Application services for custom and packaged implementations have moved through the Trough of Disillusionment as more Chinese enterprises have turned to ESPs to speed up the implementation of new business systems. Traditional infrastructure and communications outsourcing services, managed print services, BI services and emerging delivery models such as infrastructure as a service (IaaS) and software as a service (SaaS) are moving through the Peak of Inflated Expectations as Chinese enterprises look at new options for operating their data centers and sourcing applications, as well as for managing and analyzing their information.
Personal cloud and platform-as-a-service offerings - new mass-market consumer-driven technologies - are moving rapidly up the Technology Trigger slope, following media tablets, which are now on the Peak. There is growing interest in China in the evolution of cloud technologies, health solutions, open source software, shared services, smart cities and green IT/sustainability.
The Hype Cycle report also illustrates the relative benefits and likely adoption times of relevant technologies and services in China. Gartner has identified two technologies as being of transformational benefit in China and these are machine-to-machine communication services - which are seen as transformational for telecom-related and "smart"-related technologies - and smart city frameworks - which will enable Chinese cities and China-based enterprises to optimize energy use for sustainability. Gartner believes that both these technologies will take five to ten years to reach maturity.
The many technologies identified as being of high benefit to Chinese enterprises included:
- LTE, because of its significant impact on the wireless and network capabilities and efficiencies needed to handle the billions of connected devices we are likely to see used in China (and that will also be needed to enable "smart city" initiatives)
- SaaS, because it will give Chinese enterprises opportunities to adopt contemporary and automated business best practices quickly and with limited capital expenditure, to be more agile, scalable and competitive, and even to operate virtually in a global environment. These opportunities will be further enabled by x86 server virtualization and management, which provides a foundation for a range of "as a service" options, such as IaaS and PaaS, that Chinese enterprises could use as part of China's growing adoption of cloud computing.
- The emerging adoption of personal cloud services and social networking is coupled with use of media tablets, mobile devices and mobile applications is growing and affecting many enterprises, with widespread use in China by "Generation Y" staff, and technologically savvy and "switched on" executives using them to improve the productivity of their management teams.
"Senior executives, CIOs, strategists, business developers, sourcing managers and technology planners of local and multinational enterprises established in China should consider the technologies and related services on this Hype Cycle when developing emerging business, technology and service portfolios and related execution strategies," said Mr. Longwood.

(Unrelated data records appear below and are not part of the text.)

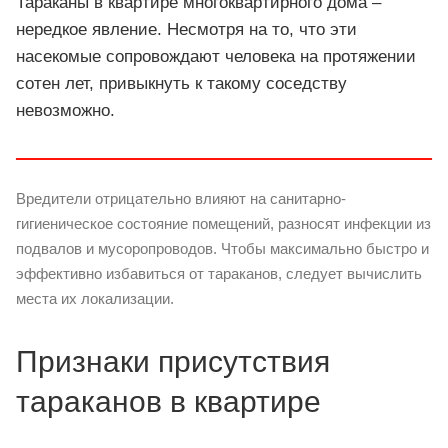
Тараканы в квартире многоквартирного дома –
нередкое явление. Несмотря на то, что эти
насекомые сопровождают человека на протяжении
сотен лет, привыкнуть к такому соседству
невозможно.
Вредители отрицательно влияют на санитарно-
гигиеническое состояние помещений, разносят инфекции из
подвалов и мусоропроводов. Чтобы максимально быстро и
эффективно избавиться от тараканов, следует вычислить
места их локализации.
Признаки присутствия
тараканов в квартире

"Similarly, CIOs of multinational enterprises seeking to set up business operations in China will find the analysis useful in terms of understanding local challenges and modifying their IT strategies to take account of the maturity of China's ICT market in comparison with those they typically operate in. Vendors' marketing managers will also find the analysis useful when preparing and implementing marketing strategies to grow or establish product and service offerings in China's ICT market."